A JOB panda-ing to the whims of zoo visitors might not be everyone’s cup of tea.
But Edinburgh Zoo is looking for staff who are keen to do just that as it recruits its new “Giant Panda Team” – around a dozen people who will work with visitors who come to see the pandas when they arrive later this year.
The recruitment drive comes as zoo staff await the arrival of a final delegation from China – expected at the end of next week – who will check on the panda facilities to decide if they are ready for Tian Tian and Yuang Guan.
If they give the go-ahead, political leaders in China will then also have to give their approval, and it is hoped the pandas will arrive in Edinburgh by the end of the year.
In the meantime, the Giant Panda Team will be swotting up to make sure they can answer visitors’ questions about the new arrivals.
They won’t be looking after the animals – that role is to be taken on by head keeper Alison Maclean. But the team will answer customers’ questions on the pandas, keep the queues moving through the enclosure to make sure the hoped-for 600 visitors an hour can get through, and – according to the job description – “manage visitors’ expectations of visibility of Giant Pandas”.
Panda project director Grant Law said the bears would not be particularly shy, howeverHe said: “They’re in a very visible enclosure.

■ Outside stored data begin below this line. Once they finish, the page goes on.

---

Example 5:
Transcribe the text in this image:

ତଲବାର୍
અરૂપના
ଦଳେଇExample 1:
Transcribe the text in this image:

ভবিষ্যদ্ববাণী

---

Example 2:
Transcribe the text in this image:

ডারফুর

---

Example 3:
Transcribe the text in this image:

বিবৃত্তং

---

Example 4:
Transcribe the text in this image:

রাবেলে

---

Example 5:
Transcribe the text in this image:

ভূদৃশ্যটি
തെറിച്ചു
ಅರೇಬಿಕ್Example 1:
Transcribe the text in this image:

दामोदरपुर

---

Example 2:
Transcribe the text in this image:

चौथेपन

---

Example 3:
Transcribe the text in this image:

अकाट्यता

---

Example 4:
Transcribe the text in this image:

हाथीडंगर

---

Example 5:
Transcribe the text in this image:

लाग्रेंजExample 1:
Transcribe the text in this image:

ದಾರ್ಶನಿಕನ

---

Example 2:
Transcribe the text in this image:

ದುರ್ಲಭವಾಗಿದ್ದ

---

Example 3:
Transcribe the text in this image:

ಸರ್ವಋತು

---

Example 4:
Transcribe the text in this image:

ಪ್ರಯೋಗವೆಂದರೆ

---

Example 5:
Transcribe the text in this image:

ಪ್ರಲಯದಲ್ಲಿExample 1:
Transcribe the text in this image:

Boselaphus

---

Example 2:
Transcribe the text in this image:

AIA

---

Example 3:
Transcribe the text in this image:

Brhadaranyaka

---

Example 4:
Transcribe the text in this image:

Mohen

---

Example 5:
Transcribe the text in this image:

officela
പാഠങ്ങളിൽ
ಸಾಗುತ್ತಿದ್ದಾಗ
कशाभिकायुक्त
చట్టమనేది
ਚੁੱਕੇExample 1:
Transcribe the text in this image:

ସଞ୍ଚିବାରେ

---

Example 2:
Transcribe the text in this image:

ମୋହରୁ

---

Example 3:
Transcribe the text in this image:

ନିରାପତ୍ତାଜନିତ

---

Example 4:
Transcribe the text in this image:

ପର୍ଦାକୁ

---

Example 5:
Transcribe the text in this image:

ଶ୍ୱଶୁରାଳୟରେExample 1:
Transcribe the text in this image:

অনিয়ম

There will be times when they will need to go in for some food or go out to allow keepers into the enclosures to allow more bamboo to be put out. But they like to be outside, they even enjoy the rain, so they’ll be outside a lot of the time.”
While the new recruits are expected to show enthusiasm, they won’t be expected to turn up for their first day at work fully briefed. Mr Law said: “I don’t think there will be many people who have expert knowledge of pandas. Like anybody who works at the zoo, we’re looking for people who have an interest in animals, and who are excited by working in a zoo.

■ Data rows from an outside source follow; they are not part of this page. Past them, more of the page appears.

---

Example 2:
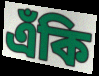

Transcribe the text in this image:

এঁকি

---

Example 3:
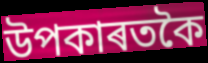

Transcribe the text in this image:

উপকাৰতকৈ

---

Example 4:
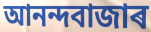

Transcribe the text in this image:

আনন্দবাজাৰ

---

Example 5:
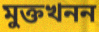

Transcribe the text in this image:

মুক্তখনন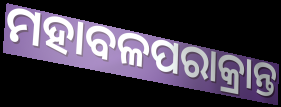
ମହାବଳପରାକ୍ରାନ୍ତ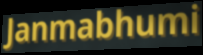
JanmabhumiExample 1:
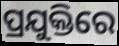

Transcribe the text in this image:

ପ୍ରଯୁକ୍ତିରେ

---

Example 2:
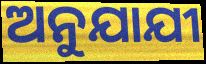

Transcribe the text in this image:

ଅନୁଯାଯୀ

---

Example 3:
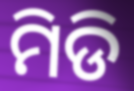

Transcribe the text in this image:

ମିଡି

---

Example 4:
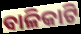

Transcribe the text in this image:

ବାଳିକାଟି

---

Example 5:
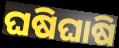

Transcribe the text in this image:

ଘଷିଘାଷିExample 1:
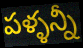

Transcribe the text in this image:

పళ్ళన్నీ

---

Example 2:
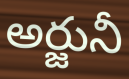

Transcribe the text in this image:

అర్జునీ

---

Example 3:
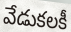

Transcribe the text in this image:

వేడుకలకీ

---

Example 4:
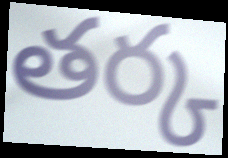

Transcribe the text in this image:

తర్క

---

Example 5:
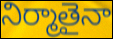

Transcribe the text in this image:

నిర్మాతైనా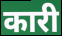
कारी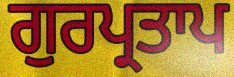
ਗੁਰਪ੍ਰਤਾਪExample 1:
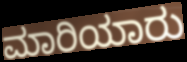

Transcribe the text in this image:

ಮಾರಿಯಾರು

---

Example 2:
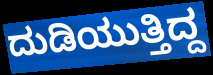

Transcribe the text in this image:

ದುಡಿಯುತ್ತಿದ್ದ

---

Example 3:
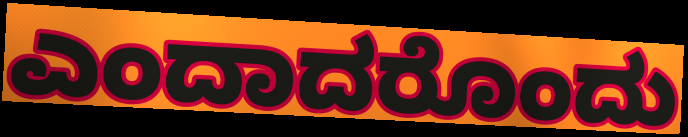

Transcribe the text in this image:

ಎಂದಾದರೊಂದು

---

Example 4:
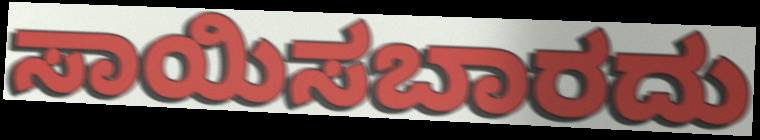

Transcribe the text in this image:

ಸಾಯಿಸಬಾರದು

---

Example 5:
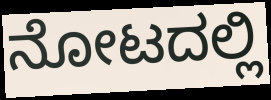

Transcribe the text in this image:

ನೋಟದಲ್ಲಿ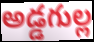
అడ్డగుల్ల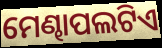
ମେଣ୍ଢାପଲଟିଏ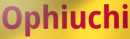
OphiuchiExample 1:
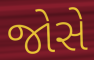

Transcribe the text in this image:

જોસે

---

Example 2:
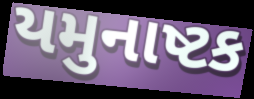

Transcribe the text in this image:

યમુનાષ્ટક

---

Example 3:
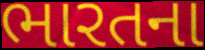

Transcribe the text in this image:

ભારતના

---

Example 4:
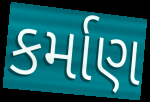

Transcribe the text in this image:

કર્માણ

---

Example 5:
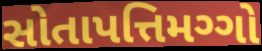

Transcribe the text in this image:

સોતાપત્તિમગ્ગો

“We’ll give them as much background information as they need to talk proficiently about the likely areas that our visitors will be asking about.”
Mr Law said he was “delighted” with the £250,000 panda enclosure, which is now completed, as its prospective inhabitants prepare for their journey around the globe. Last month, keepers at the Bifengxia Panda Base, near the city of Ya’an in China, transferred them into quarantine cages in preparation for the move.
Mr Law added: “We’re waiting for the Chinese to come and visit us, and then go home and say everything’s OK. It could be as soon as the end of the next week but we’re still waiting for some paperwork, and these things sometimes get more complicated than you’d expect. But then we’ll wait for the political people to say ‘yes’. We’ve a commitment from the Chinese to have the pandas by the end of the year.”
A zoo announcement is expected soon on whether there will be any additional charge to view the pandas.